Which Bluetooth streamer?

I am looking to spend £200 or so on a bluetooth streamer to enable me to take mobile calls etc from my iphone without constantly removing & replacing my earmoulds! I currently have a pair of Oticon Spirit Synergys via the NHS.

Two I like the look of are the LPs-6 by Jentafon (Finland) or the Oticon Streamer Pro 1.3a - both listed from Connevans.

Any advantages / disadvantages in either - as I need a good degree of clarity to distinguish conversations clearly.
Has anyone compared them - especially for clarity rather than just volume?

What would happen if I was given an upgrade on my aids (i.e. not another Oticon?), would one be more compatible than the other? Obviously the Oticon streamer comes with the IOS app which could be useful I guess.

Many thanks for any comments....
  • Hi Frank,

    I used the Oticon streamer with my Zest aids for 4 years or so and it was excellent. Sound quality was very good, would definitely recommend it. Previously I used various T-coil neckloops and the Oticon streamer was a big improvement:

    - no electromagnetic interference issues like with T-coil devices, so I can use it in the car/train without any problems.
    - the neckloop is much less sensitive to head position (another problem with T-coil neckloops) so the signal is more stable and doesn't fade out if I move my head to one side.
    - you can adjust or mute the volume of the external hearing aid mics while streaming which I found to be very useful if there is a lot of background noise. For T-coil this has to be set by the audiologist and is not adjustable on the fly.
    - the streamer switches automatically to the phone program, so you don't have to fiddle around cycling through the programs on your hearing aid to find the T-coil setting, this sounds trivial but can be surprisingly awkward when trying to quickly answer a call.
    - the phone ringtone is sent straight to your hearing aids so I can hear the phone ring even when it's in another room or when I'm somewhere noisy, this works even when the streamer is just in my bag/pocket and not worn around the neck.
    - the streamer can also be paired with other Oticon accessories, e.g. the Oticon microphone.
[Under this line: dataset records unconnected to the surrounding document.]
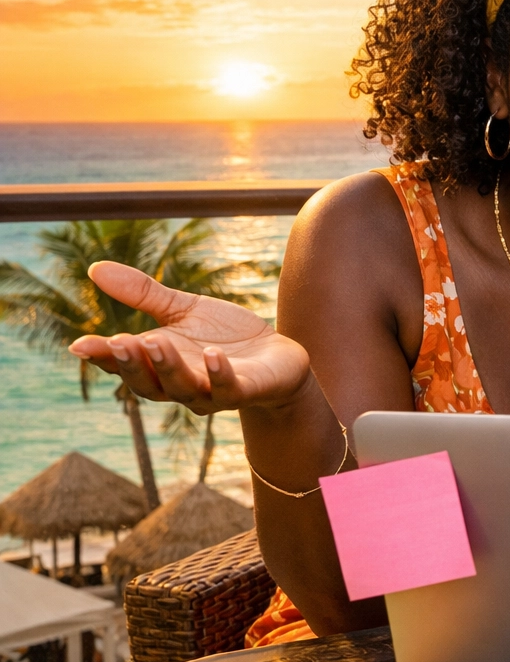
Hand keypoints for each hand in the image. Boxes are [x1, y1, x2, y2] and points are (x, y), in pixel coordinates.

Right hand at [70, 261, 311, 413]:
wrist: (278, 357)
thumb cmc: (226, 336)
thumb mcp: (184, 310)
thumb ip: (144, 294)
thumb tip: (94, 268)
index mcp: (160, 365)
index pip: (125, 366)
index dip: (103, 358)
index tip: (80, 346)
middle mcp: (181, 385)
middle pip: (149, 384)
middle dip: (132, 365)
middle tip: (117, 343)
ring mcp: (213, 393)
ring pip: (184, 388)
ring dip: (169, 367)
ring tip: (155, 342)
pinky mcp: (246, 391)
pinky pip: (229, 389)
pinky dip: (219, 374)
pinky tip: (213, 355)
    I haven't tried the LPS-6 but it seems very expensive to me, nearly £40 more than the Oticon. The only advantage I can see of the LPS-6 is that it works with all brands of hearing aids, so if your Oticons are due for replacement in the next year or so this might be a factor to consider.

    Good luck, hope you find something that works well for you.
  • Thanks Dave for that good description of the LPS-6. Does anyone have an idea of a comparison between that and the Oticons own streamer? Is there any way of comparing them i wonder. £200 is £200 and I (and I suspect many others) would like an idea of the advantages / disadvantages in use of each.
  • I've got an LPS-6, having previously used an LPS-5 (only changed as the battery died and wouldn't hold charge after a couple of years of daily use). I use it with NHS Oticon Spirit Zests.

    The LPS is great. As it works with the Telecoil it should work with any T equipped aids unlike (I think) the Streamer which is an Oticon only thing. My biggest use of it is in work where the LPS looks better than most of the other similar devices although has led to a couple of people asking if I'm actually electronically tagged...

    Battery life is fine - I charge it about once a week and it takes very little time. The sound is clear and volume easily adequate and the microphone works well for the other end of the call. The only thing I've found it doesn't work well is use outside, particularly in wind where anything over a stiff breeze can make you inaudible to the other end. There's a nice touch on the LPS as well that might be found on others is a vibrator on the loop itself, making it very easy to tell you're getting call. People in work are now used to finding me apparently talking to myself which can seem a bit weird at first.

    The only thing I'd like in an ideal world would be the ability to connect to several devices simultaneously, but I find I can just use it on a phone and bodge things around that (dialling into teleconference rather than using PC audio for example).

    The LPS-5 was a Nokia product which didn't survive the sale to Microsoft - I believe Jentafon are the bits of Nokia left that have kept going.